Records from a data source:

· · · · · · ·

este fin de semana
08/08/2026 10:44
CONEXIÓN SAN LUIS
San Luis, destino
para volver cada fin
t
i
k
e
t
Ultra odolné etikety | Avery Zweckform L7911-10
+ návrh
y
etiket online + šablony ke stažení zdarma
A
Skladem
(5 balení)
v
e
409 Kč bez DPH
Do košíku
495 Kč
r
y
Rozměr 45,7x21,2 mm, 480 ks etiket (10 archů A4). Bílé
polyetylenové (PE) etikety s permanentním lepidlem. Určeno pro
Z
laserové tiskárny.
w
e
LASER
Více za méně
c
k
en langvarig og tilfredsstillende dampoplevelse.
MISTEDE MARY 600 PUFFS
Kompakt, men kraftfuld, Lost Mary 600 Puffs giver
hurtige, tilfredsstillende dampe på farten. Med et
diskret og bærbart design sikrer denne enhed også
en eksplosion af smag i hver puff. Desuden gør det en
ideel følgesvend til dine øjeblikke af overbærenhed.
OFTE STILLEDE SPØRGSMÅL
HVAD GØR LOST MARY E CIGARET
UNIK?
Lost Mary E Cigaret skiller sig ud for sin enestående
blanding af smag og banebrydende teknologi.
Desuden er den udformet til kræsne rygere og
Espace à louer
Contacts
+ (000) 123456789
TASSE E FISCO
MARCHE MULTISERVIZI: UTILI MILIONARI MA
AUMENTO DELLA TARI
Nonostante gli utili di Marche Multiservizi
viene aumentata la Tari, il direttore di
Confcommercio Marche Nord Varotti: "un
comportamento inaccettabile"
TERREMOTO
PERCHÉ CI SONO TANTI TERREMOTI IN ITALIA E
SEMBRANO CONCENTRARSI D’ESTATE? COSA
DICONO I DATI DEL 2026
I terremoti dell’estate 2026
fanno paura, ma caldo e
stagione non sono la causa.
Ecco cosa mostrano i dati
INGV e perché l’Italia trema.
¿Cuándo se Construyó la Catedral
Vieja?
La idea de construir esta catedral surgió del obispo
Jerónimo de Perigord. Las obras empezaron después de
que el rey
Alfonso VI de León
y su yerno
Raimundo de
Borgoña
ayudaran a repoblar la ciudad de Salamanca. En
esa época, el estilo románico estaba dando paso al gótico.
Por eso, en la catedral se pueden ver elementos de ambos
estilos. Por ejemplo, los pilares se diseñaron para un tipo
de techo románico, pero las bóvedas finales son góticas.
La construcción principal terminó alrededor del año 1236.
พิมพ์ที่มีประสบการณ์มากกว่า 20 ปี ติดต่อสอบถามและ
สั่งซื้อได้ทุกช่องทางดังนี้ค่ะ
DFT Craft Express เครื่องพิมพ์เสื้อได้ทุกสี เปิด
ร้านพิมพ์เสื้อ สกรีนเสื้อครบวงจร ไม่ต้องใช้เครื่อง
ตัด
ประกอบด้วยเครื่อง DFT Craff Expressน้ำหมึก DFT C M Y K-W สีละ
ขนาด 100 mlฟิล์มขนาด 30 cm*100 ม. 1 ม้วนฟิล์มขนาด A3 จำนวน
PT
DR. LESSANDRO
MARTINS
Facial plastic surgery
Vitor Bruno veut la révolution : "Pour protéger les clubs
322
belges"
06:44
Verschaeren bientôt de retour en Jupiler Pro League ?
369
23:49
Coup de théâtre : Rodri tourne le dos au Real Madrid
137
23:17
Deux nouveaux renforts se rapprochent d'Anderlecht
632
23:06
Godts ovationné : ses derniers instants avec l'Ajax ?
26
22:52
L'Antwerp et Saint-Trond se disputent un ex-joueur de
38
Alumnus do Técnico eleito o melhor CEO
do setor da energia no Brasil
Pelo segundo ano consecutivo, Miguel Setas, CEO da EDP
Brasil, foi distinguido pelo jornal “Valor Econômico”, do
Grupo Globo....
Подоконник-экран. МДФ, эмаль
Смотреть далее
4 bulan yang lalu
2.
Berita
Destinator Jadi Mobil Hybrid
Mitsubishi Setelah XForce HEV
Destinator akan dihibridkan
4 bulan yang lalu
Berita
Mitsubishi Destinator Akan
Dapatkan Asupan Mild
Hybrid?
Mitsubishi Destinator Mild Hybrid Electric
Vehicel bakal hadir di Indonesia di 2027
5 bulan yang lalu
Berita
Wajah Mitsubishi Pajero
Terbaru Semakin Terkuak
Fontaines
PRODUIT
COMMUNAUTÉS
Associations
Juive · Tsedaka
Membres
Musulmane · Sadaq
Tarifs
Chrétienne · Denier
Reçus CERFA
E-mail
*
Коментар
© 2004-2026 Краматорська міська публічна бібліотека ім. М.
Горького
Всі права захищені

· · · · · · ·

WORK REQUEST:
Rewrite all the lines in the records above, putting "News" wherever "Berita" appears and keeping every other line the same.

WRITTEN REPLY:
este fin de semana
08/08/2026 10:44
CONEXIÓN SAN LUIS
San Luis, destino
para volver cada fin
t
i
k
e
t
Ultra odolné etikety | Avery Zweckform L7911-10
+ návrh
y
etiket online + šablony ke stažení zdarma
A
Skladem
(5 balení)
v
e
409 Kč bez DPH
Do košíku
495 Kč
r
y
Rozměr 45,7x21,2 mm, 480 ks etiket (10 archů A4). Bílé
polyetylenové (PE) etikety s permanentním lepidlem. Určeno pro
Z
laserové tiskárny.
w
e
LASER
Více za méně
c
k
en langvarig og tilfredsstillende dampoplevelse.
MISTEDE MARY 600 PUFFS
Kompakt, men kraftfuld, Lost Mary 600 Puffs giver
hurtige, tilfredsstillende dampe på farten. Med et
diskret og bærbart design sikrer denne enhed også
en eksplosion af smag i hver puff. Desuden gør det en
ideel følgesvend til dine øjeblikke af overbærenhed.
OFTE STILLEDE SPØRGSMÅL
HVAD GØR LOST MARY E CIGARET
UNIK?
Lost Mary E Cigaret skiller sig ud for sin enestående
blanding af smag og banebrydende teknologi.
Desuden er den udformet til kræsne rygere og
Espace à louer
Contacts
+ (000) 123456789
TASSE E FISCO
MARCHE MULTISERVIZI: UTILI MILIONARI MA
AUMENTO DELLA TARI
Nonostante gli utili di Marche Multiservizi
viene aumentata la Tari, il direttore di
Confcommercio Marche Nord Varotti: "un
comportamento inaccettabile"
TERREMOTO
PERCHÉ CI SONO TANTI TERREMOTI IN ITALIA E
SEMBRANO CONCENTRARSI D’ESTATE? COSA
DICONO I DATI DEL 2026
I terremoti dell’estate 2026
fanno paura, ma caldo e
stagione non sono la causa.
Ecco cosa mostrano i dati
INGV e perché l’Italia trema.
¿Cuándo se Construyó la Catedral
Vieja?
La idea de construir esta catedral surgió del obispo
Jerónimo de Perigord. Las obras empezaron después de
que el rey
Alfonso VI de León
y su yerno
Raimundo de
Borgoña
ayudaran a repoblar la ciudad de Salamanca. En
esa época, el estilo románico estaba dando paso al gótico.
Por eso, en la catedral se pueden ver elementos de ambos
estilos. Por ejemplo, los pilares se diseñaron para un tipo
de techo románico, pero las bóvedas finales son góticas.
La construcción principal terminó alrededor del año 1236.
พิมพ์ที่มีประสบการณ์มากกว่า 20 ปี ติดต่อสอบถามและ
สั่งซื้อได้ทุกช่องทางดังนี้ค่ะ
DFT Craft Express เครื่องพิมพ์เสื้อได้ทุกสี เปิด
ร้านพิมพ์เสื้อ สกรีนเสื้อครบวงจร ไม่ต้องใช้เครื่อง
ตัด
ประกอบด้วยเครื่อง DFT Craff Expressน้ำหมึก DFT C M Y K-W สีละ
ขนาด 100 mlฟิล์มขนาด 30 cm*100 ม. 1 ม้วนฟิล์มขนาด A3 จำนวน
PT
DR. LESSANDRO
MARTINS
Facial plastic surgery
Vitor Bruno veut la révolution : "Pour protéger les clubs
322
belges"
06:44
Verschaeren bientôt de retour en Jupiler Pro League ?
369
23:49
Coup de théâtre : Rodri tourne le dos au Real Madrid
137
23:17
Deux nouveaux renforts se rapprochent d'Anderlecht
632
23:06
Godts ovationné : ses derniers instants avec l'Ajax ?
26
22:52
L'Antwerp et Saint-Trond se disputent un ex-joueur de
38
Alumnus do Técnico eleito o melhor CEO
do setor da energia no Brasil
Pelo segundo ano consecutivo, Miguel Setas, CEO da EDP
Brasil, foi distinguido pelo jornal “Valor Econômico”, do
Grupo Globo....
Подоконник-экран. МДФ, эмаль
Смотреть далее
4 bulan yang lalu
2.
News
Destinator Jadi Mobil Hybrid
Mitsubishi Setelah XForce HEV
Destinator akan dihibridkan
4 bulan yang lalu
News
Mitsubishi Destinator Akan
Dapatkan Asupan Mild
Hybrid?
Mitsubishi Destinator Mild Hybrid Electric
Vehicel bakal hadir di Indonesia di 2027
5 bulan yang lalu
News
Wajah Mitsubishi Pajero
Terbaru Semakin Terkuak
Fontaines
PRODUIT
COMMUNAUTÉS
Associations
Juive · Tsedaka
Membres
Musulmane · Sadaq
Tarifs
Chrétienne · Denier
Reçus CERFA
E-mail
*
Коментар
© 2004-2026 Краматорська міська публічна бібліотека ім. М.
Горького
Всі права захищені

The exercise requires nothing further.